Bestselling author Melanie Benjamin revisits a terrifying blizzard that killed or maimed dozens of schoolchildren in her latest historical novel The Children’s Blizzard. Sisters Raina and Gerda both teach school in one-room schoolhouses on the Great Plains. Both young women are preoccupied with man troubles. Teenage Raina has been propositioned by the husband where she boards and Gerda is anxious for her beau to commit.
When a sudden early afternoon blizzard shrieks through the plains, each sister must decide whether to let her students stay in the school or go home. Blinding snow and dangerously plummeting temperatures make either option treacherous. The decisions each young woman makes will have consequences for the rest of her life.
Using the real-life Schoolchildren’s Blizzard of 1888 as her inspiration, Benjamin’s novel is rich in detail about the deadly blizzard and offers a sympathetic portrait of the immigrant homesteaders duped into coming to the Great Plains.
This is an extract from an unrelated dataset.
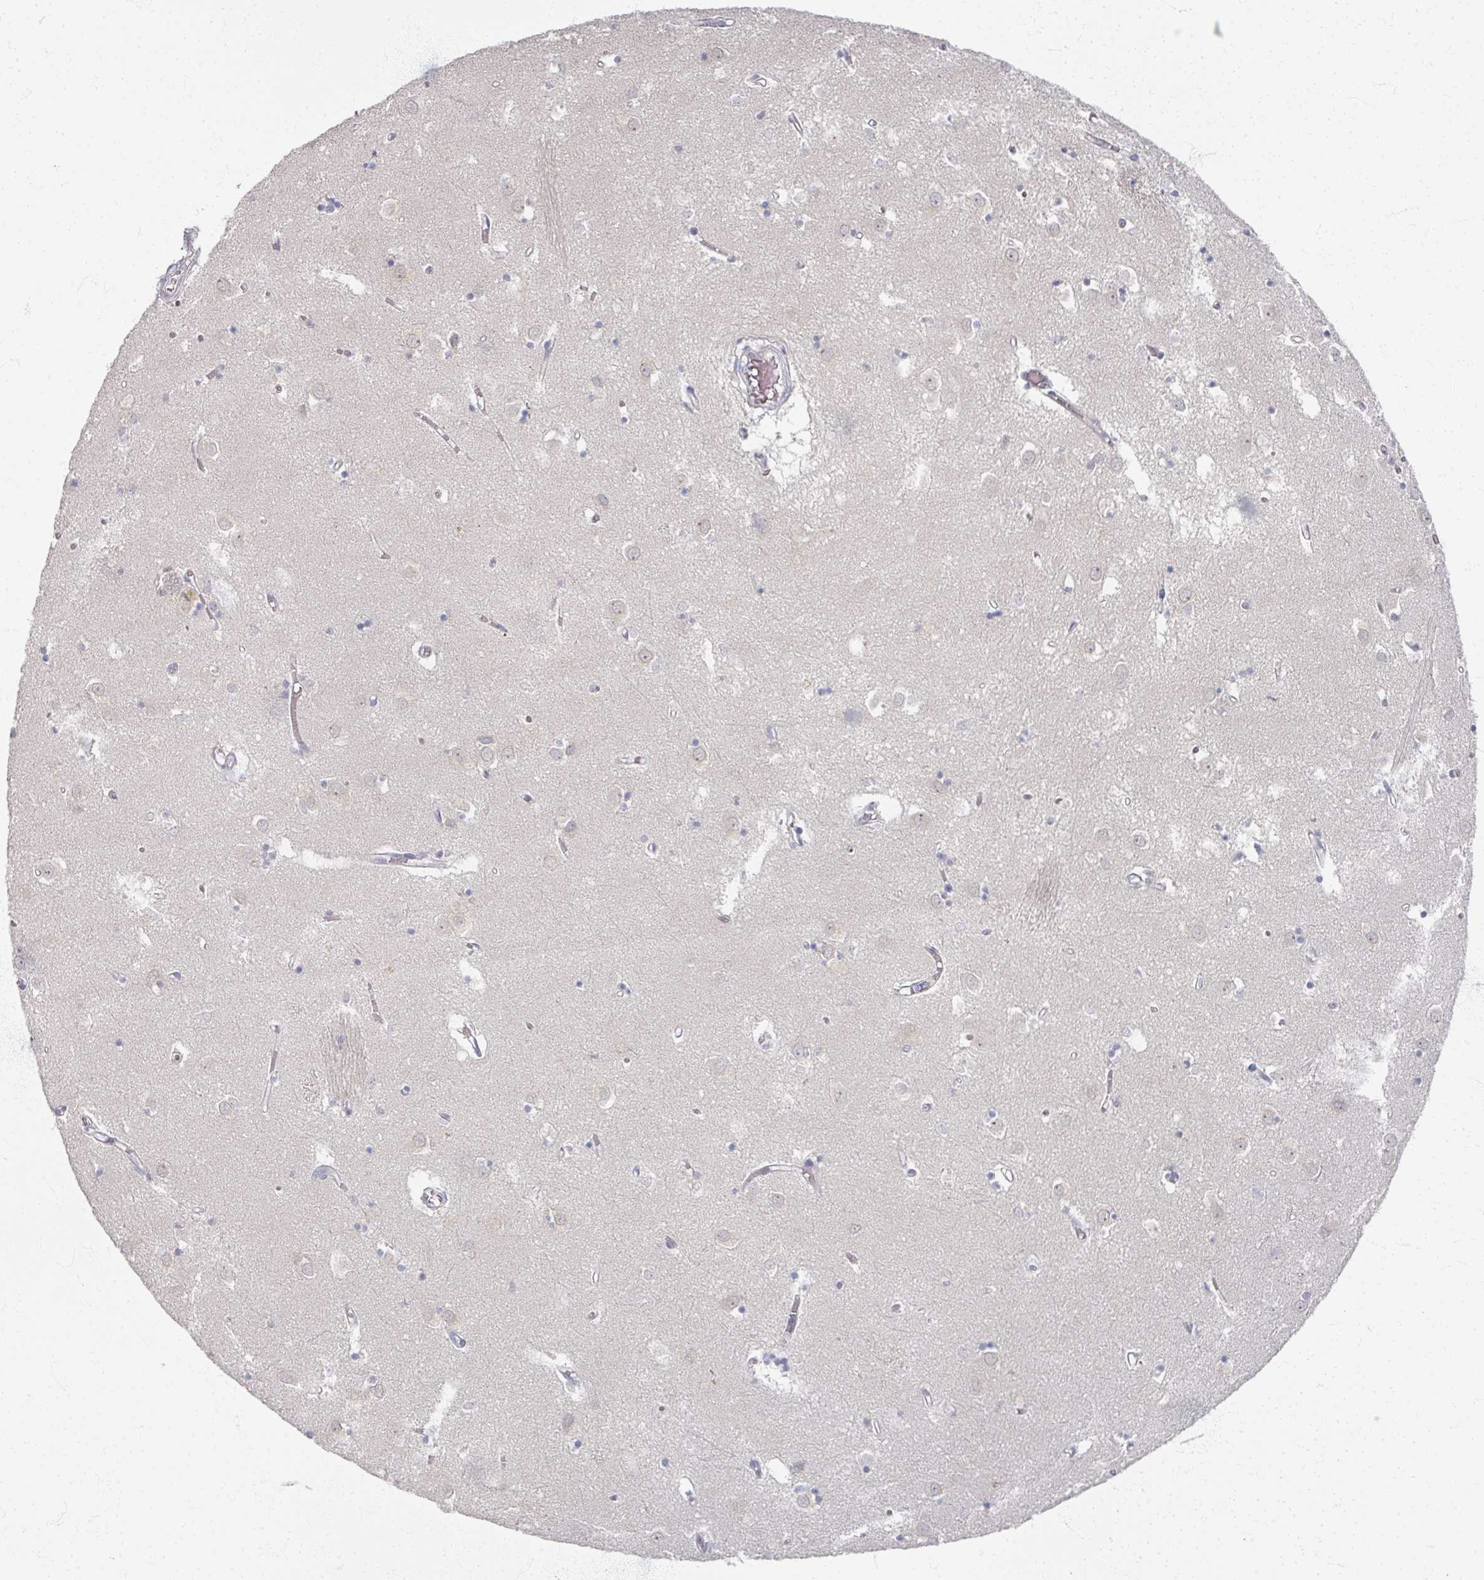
{"staining": {"intensity": "negative", "quantity": "none", "location": "none"}, "tissue": "caudate", "cell_type": "Glial cells", "image_type": "normal", "snomed": [{"axis": "morphology", "description": "Normal tissue, NOS"}, {"axis": "topography", "description": "Lateral ventricle wall"}], "caption": "Immunohistochemistry (IHC) histopathology image of unremarkable caudate stained for a protein (brown), which shows no positivity in glial cells. (Immunohistochemistry (IHC), brightfield microscopy, high magnification).", "gene": "TTYH3", "patient": {"sex": "male", "age": 70}}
Young Jonathan Kaufmann would always remember his mother’s peals of hysterical laughter when the three blocks of ice were placed near the stove to thaw. The blocks of ice encased his dead brothers who froze after wandering lost for hours in blinding snow and frigid temperatures.
Laskin’s book vividly describes the tragedy of the Kaufmann family who lost three sons during the terrible blizzard of Jan 13, 1888. This was just one of the many tragedies that affected families throughout Nebraska and the Dakotas.
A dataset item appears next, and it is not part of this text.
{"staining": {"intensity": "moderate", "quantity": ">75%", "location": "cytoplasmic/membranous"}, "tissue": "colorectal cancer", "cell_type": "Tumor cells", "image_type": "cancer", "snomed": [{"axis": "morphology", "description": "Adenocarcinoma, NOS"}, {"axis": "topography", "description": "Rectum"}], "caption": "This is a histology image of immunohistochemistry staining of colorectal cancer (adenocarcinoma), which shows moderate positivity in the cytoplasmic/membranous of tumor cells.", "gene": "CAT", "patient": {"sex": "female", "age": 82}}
With little warning from the still fledgling weather service, men went to work in their fields and children went to school the morning of Jan 13. They never dreamed the weather that for once was milder than usual would turn so quickly and violently deadly.
Everyone had to make snap decisions that day. Should the schoolchildren stay in the poorly heated schoolhouses or should teachers send them home? Should wives look for the husbands in the fields or stay inside with their young children? The wrong choice could mean death.
Stories of heroism and heartbreak make The Children’s Blizzard an unforgettable account of an unforgettable blizzard.